Jordan, himself, was integral to the production process, giving particularly useful notes. “It’s one thing to get a note from someone at the NBA, but when you have the person who is the star of the documentary saying, ‘you might want to include this because this is what was going through my head at the time’. In episode eight, we cover his comeback from baseball and went straight from the Indiana Pacers game to the famed Double Nickel game at Madison Square Garden. Those games were a week or two apart, Michael’s note was that there was a game in between those two games, where he hit a shot at the buzzer and he said ‘that’s when I knew I could be the old Michael Jordan’,” Hehir said (left, with Bill Clinton). “Turns out he’s the Michael Jordan of giving notes. He’s a much better director than I am basketball player.”


In a world without live sports, ESPN and Netflix, which will air The Last Dance outside of the U.S., decided to move up the series, airing it over five weeks from April 19 through May 17. This caused Hehir and his team to work day and night to finish them. “There’s a dearth of programming so people are clamouring for anything fresh and new, especially something long-form. I think we all had the same philosophy that we’re all in this together, so anything we can do to give people a diversion, as temporary as it is, to make people’s lives a little less bleak, all of us were very eager to accomplish that,” said Hehir.

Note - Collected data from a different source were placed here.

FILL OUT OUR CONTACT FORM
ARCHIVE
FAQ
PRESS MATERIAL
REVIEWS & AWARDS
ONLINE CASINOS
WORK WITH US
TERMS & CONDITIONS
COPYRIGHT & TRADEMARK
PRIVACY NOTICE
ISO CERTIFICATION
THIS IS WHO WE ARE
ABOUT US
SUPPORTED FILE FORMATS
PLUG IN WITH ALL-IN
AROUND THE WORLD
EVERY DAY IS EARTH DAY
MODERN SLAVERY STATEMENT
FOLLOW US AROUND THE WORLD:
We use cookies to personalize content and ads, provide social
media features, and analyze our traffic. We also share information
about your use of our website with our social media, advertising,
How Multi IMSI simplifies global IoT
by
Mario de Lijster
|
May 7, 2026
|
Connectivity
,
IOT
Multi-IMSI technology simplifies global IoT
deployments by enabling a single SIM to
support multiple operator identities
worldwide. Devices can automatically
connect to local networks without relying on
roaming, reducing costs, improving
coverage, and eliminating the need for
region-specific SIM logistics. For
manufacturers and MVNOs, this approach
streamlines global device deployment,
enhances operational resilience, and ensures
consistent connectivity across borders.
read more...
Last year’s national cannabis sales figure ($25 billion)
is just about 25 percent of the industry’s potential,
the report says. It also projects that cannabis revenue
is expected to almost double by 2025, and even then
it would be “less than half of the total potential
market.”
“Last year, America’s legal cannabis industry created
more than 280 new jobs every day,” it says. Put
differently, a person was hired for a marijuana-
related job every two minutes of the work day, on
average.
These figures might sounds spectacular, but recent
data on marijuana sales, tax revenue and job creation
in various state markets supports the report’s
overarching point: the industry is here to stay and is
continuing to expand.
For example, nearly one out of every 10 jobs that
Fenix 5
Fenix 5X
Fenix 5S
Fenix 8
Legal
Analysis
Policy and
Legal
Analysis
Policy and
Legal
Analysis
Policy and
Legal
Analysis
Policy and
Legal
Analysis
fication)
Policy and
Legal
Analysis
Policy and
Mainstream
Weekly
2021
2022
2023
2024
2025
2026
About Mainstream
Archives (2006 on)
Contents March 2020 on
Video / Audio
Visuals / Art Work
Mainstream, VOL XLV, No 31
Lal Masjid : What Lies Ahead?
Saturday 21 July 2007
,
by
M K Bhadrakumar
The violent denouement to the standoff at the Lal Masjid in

Having directed a documentary series about one of the greatest athletes of all time, it will be tough to find interesting new subjects for Hehir. He is now looking to branch out and move into non-sports docs. “It’s definitely an aspiration and I think you’ll see that sooner rather than later,” he said. “I look forward to doing sports and non-sports projects in future. I’m sure I’ll come back to sports eventually.”